Mary Lowther column: Cover crops important to helping soil retain water

Dry surface soil may look discouraging, but as long as the plants can access water they won’t dry out
17091071_web1_June5Lowther
Winter rye, mostly cut down and crimson clover cover crop, building soil. (Mary Lowther photo)

By Mary Lowther

A hundred years ago John Widtsoe, president of the Agricultural College of Utah, reported that several American agricultural experimentation stations found that “on deep and somewhat dry soils, corn roots grew down eight feet” and “potato roots filled the soil fully to a depth of three feet: sugar beets to a depth of nearly four feet.”

Widtsoe explained that the crops grew this deeply because in most cases the subsoil was almost as fertile as the topsoil. Therefore, he concluded, we should do everything we can to increase this water-retaining ability of the lower levels of soil and encourage our vegetables to develop deep roots to access this layer and withstand dry summers.

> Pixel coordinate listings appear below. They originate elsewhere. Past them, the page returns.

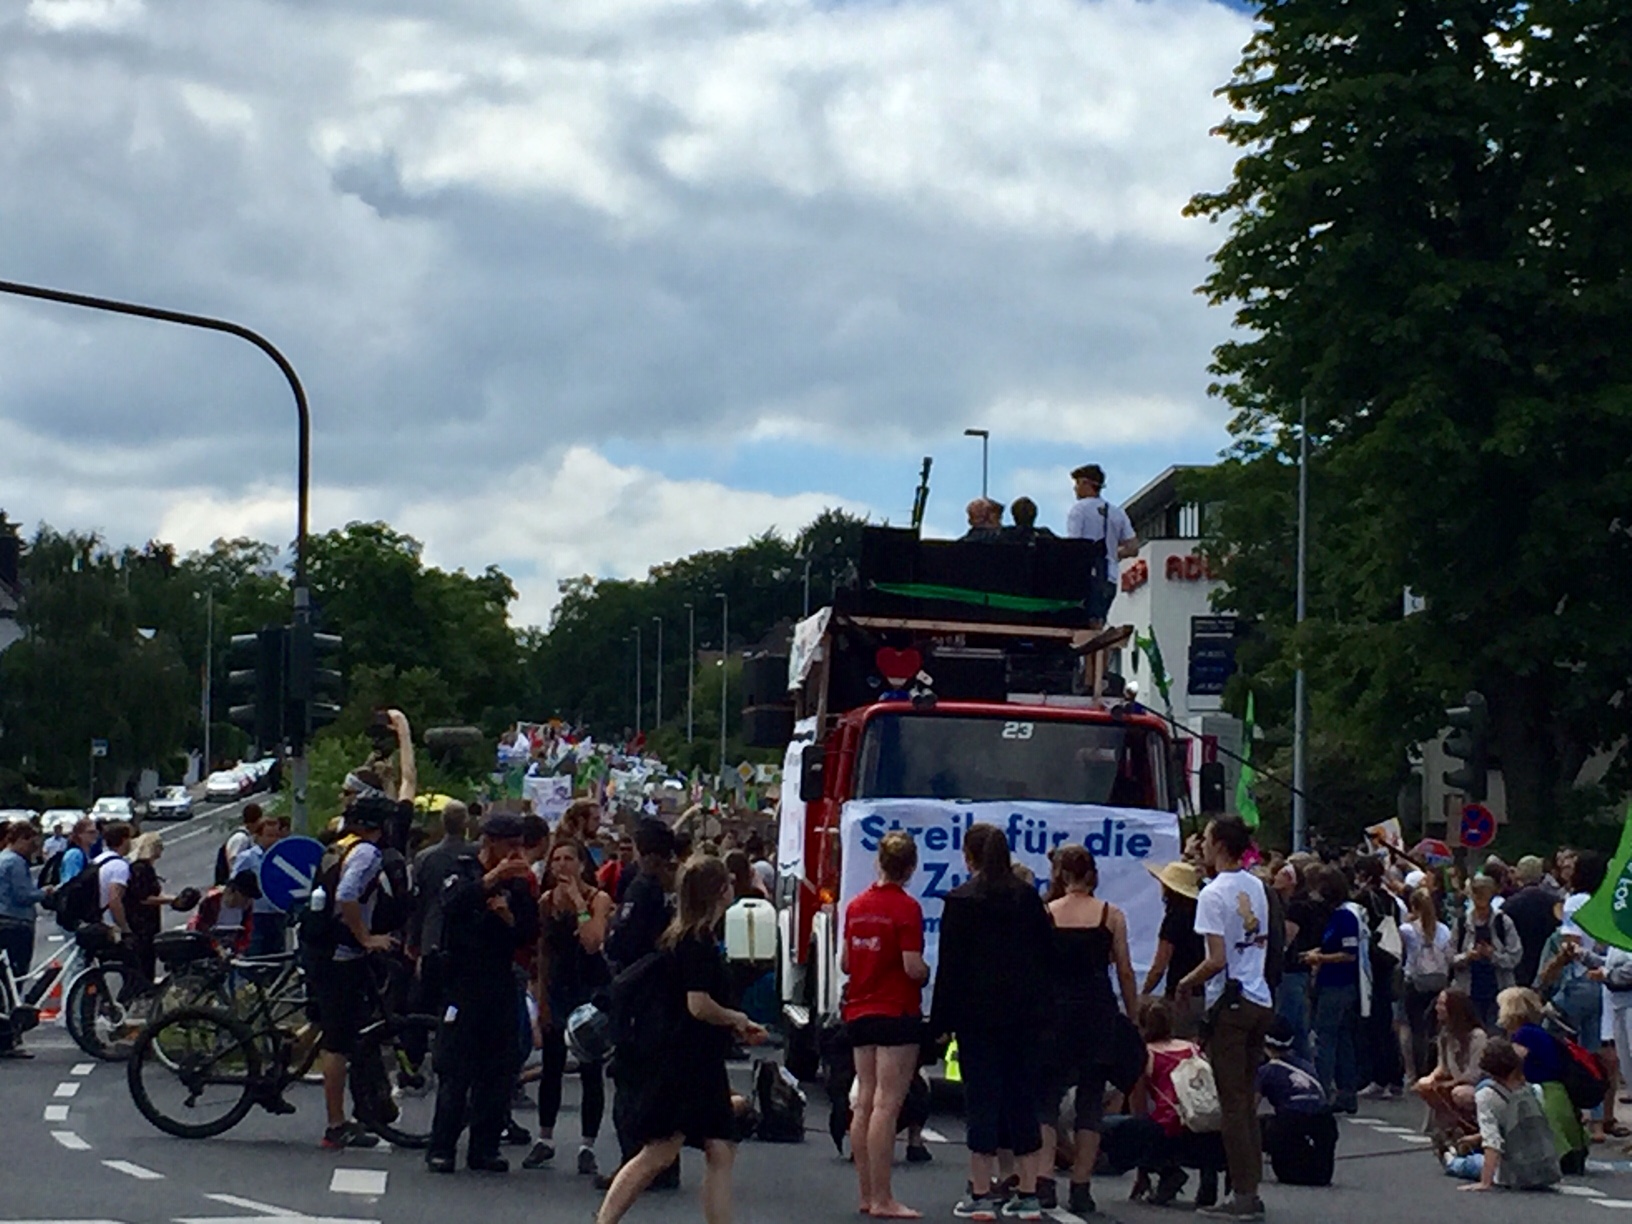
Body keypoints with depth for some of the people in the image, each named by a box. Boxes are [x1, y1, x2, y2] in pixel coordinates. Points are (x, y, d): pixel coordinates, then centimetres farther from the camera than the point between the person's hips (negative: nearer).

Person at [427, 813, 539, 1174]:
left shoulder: (517, 883, 13)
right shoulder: (463, 872, 1)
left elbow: (530, 933, 6)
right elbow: (451, 905, -21)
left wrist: (510, 917, -13)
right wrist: (491, 879, -27)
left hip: (501, 983, 5)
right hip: (462, 980, -4)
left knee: (498, 1070, 3)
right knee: (455, 1069, -6)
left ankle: (485, 1149, 9)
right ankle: (441, 1149, -2)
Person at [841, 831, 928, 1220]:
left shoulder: (856, 906, 8)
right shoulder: (907, 909, -13)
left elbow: (845, 962, 12)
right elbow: (913, 966, -18)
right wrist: (928, 973, 2)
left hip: (859, 1012, 7)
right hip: (897, 1013, -7)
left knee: (864, 1102, 11)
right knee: (886, 1105, -8)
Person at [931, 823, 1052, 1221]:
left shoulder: (961, 901, -6)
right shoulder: (1029, 898, 7)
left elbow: (950, 965, -6)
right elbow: (1045, 954, 8)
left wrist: (942, 1021, -2)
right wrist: (1040, 1006, 14)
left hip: (978, 1013, -4)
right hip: (1025, 1014, 4)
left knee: (982, 1099, -1)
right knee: (1023, 1098, 7)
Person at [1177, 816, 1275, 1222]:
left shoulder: (1213, 894, -13)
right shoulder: (1255, 888, 10)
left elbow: (1217, 960, -18)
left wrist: (1186, 983, -4)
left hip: (1229, 1003, -7)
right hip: (1259, 1001, 7)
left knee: (1233, 1104, -3)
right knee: (1247, 1102, 12)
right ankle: (1251, 1191, 13)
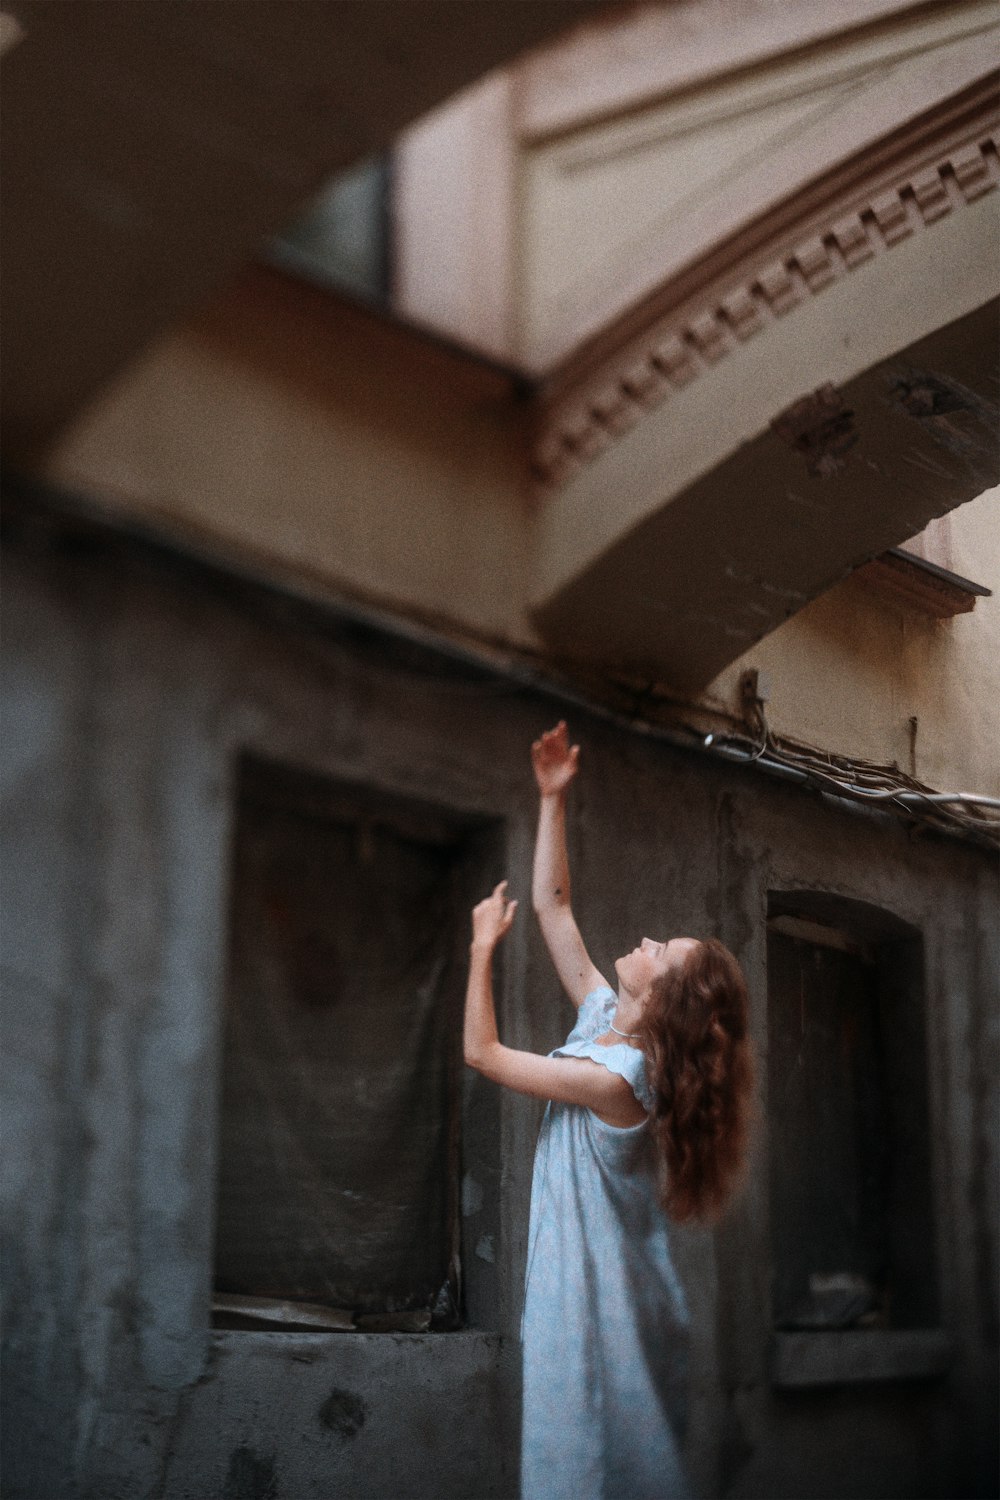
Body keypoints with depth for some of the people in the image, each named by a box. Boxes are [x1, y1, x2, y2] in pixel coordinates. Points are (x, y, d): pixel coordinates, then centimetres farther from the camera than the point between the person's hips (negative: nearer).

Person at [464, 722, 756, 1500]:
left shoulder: (616, 1079, -24)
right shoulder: (604, 1018, 0)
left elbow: (483, 1053, -16)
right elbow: (553, 905, 6)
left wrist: (484, 945, -8)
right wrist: (552, 798, 5)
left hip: (604, 1295, -9)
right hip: (584, 1277, 9)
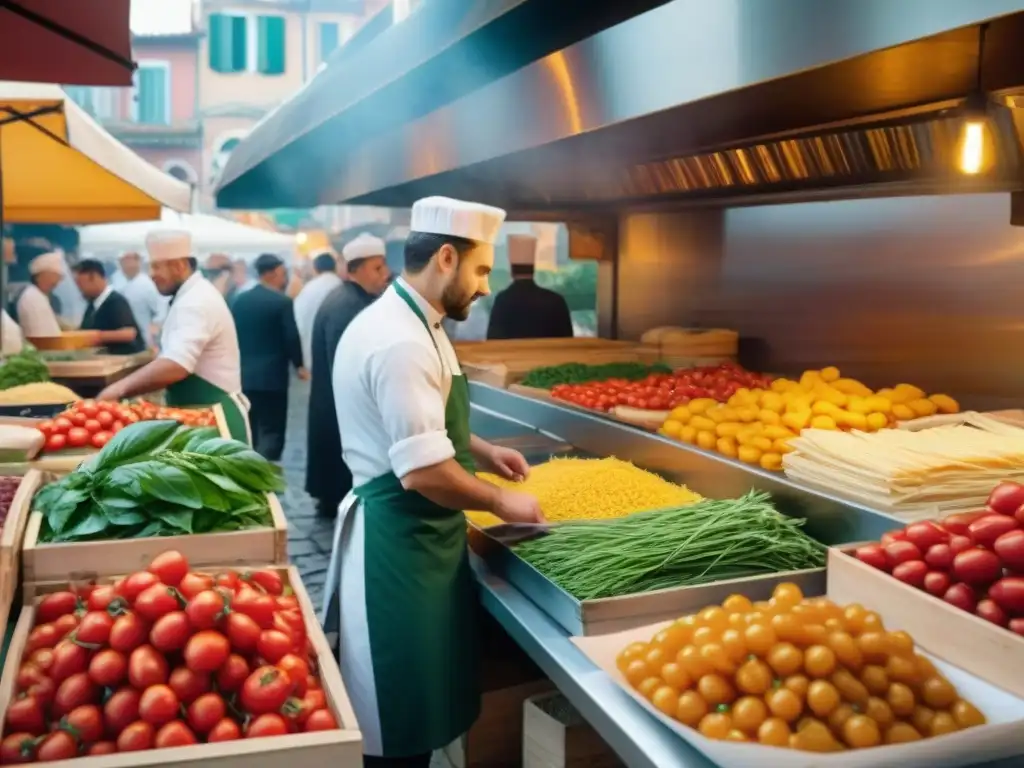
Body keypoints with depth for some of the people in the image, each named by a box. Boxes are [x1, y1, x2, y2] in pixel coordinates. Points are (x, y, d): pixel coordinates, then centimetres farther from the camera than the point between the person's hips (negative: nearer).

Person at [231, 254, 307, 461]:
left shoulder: (239, 300, 8)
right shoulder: (282, 301, -10)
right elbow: (292, 338, -11)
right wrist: (299, 364, 5)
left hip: (243, 376, 6)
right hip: (272, 377, -6)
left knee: (248, 435, 14)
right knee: (271, 433, -2)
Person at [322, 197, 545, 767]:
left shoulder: (410, 323, 10)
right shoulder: (402, 341, -24)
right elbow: (425, 472, -28)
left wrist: (482, 452, 12)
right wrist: (501, 502, -13)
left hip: (414, 533, 11)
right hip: (400, 541, -10)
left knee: (418, 705, 23)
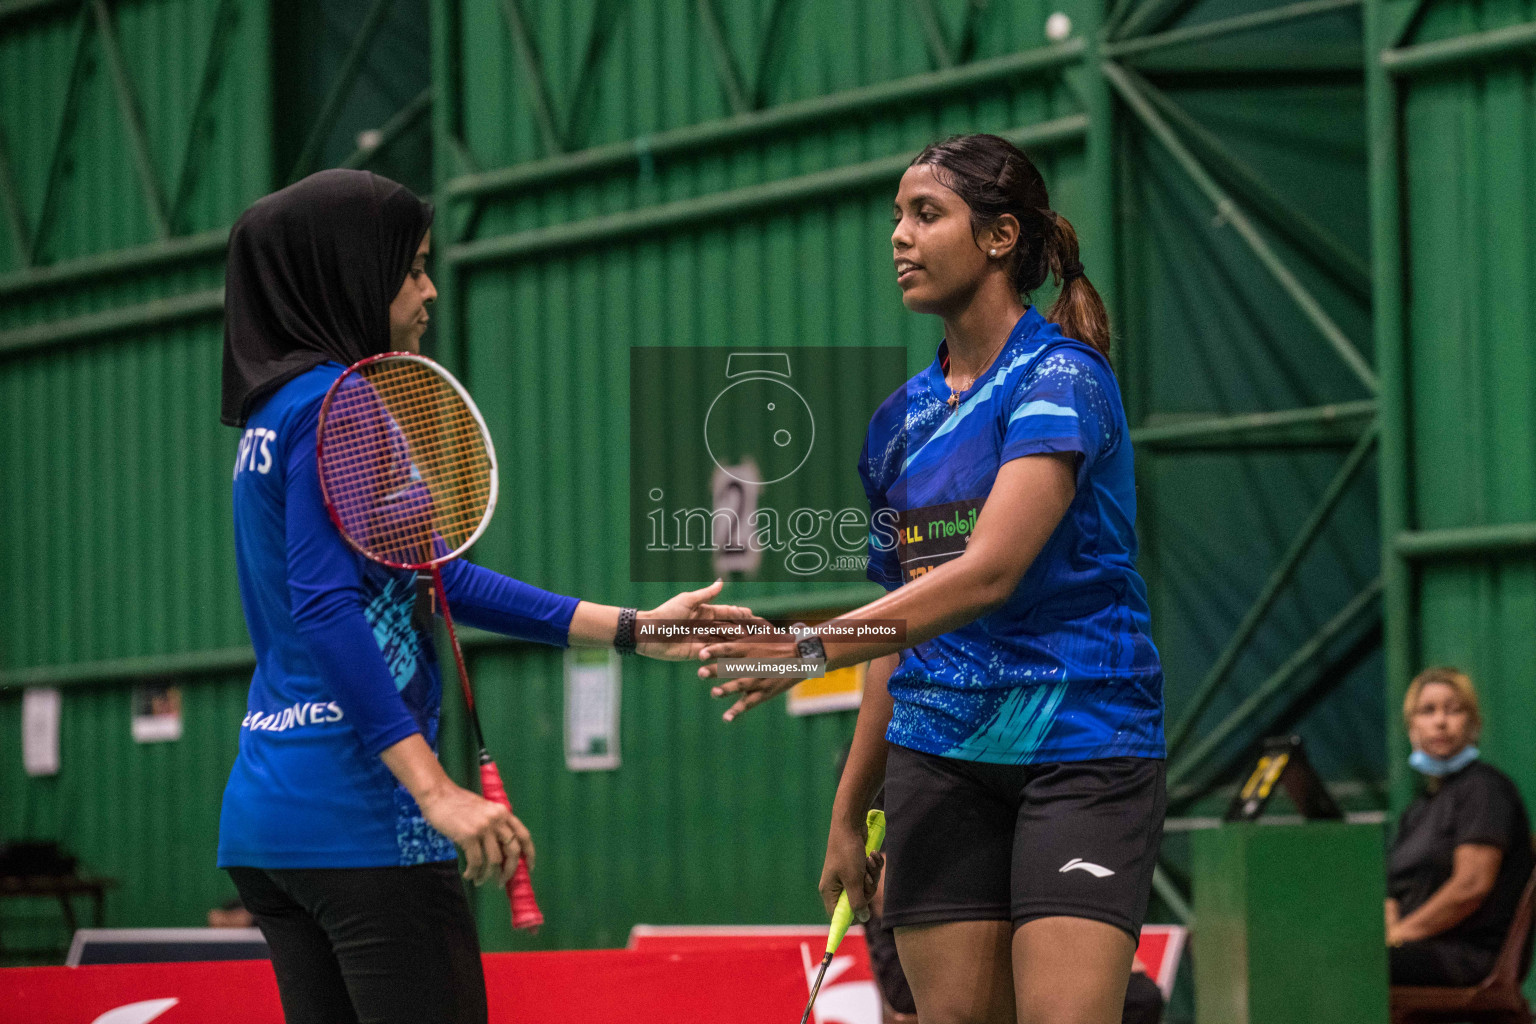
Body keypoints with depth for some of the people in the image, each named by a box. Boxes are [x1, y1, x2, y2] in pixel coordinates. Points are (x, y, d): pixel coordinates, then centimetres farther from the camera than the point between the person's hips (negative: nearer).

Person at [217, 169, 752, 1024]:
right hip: (362, 820, -9)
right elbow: (326, 609, -21)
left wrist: (631, 629, 18)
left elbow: (435, 576, 18)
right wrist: (436, 790, -25)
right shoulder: (336, 407, -10)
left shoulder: (281, 410, 18)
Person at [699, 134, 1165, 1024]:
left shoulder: (1061, 379, -9)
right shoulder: (901, 421, 14)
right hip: (937, 755, 6)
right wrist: (851, 811, 18)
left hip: (1079, 748, -6)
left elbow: (988, 573, -21)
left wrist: (813, 647, -28)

Cover crops are sown for a number of reasons. When first breaking the land, cover crops like crimson clover and winter rye suppress undesirable weeds; later they prevent soil erosion when the land lies fallow, but at all times they grow roots that will rot in the soil when the crop is killed and turned into humus by soil organisms, creating this fertile layer.

Grasses in particular send roots deeply, filling the soil all the way down so that when the tops are cut down and allowed to rot, the roots compost underground, exactly what we want in drought conditions. Legumes like clover, alfalfa, vetch and fava beans can send down roots four feet, filling the soil with nitrogen they capture from the air. The combination of various cover crops fills both the upper and lower levels of soils, occupying more of the space than if we used a single crop.

Widtsoe says that in order to encourage deep roots we should also not have an excess of moisture in the upper soil, and that cultivating surface soil will break shallow roots and encourage plants to send down deeper roots. Dry surface soil may look discouraging, but as long as the plants can access water in the lower levels they won’t dry out.

Thus, by using cover crop at every opportunity, but especially overwinter when they can capture and retain water along with nutrients, we can build up compost in the lower levels of our soils. Along with using soaker hoses and breaking up surface roots of crops by hoeing to encourage deep root development, we should be able to have abundant gardens despite drought and water restrictions.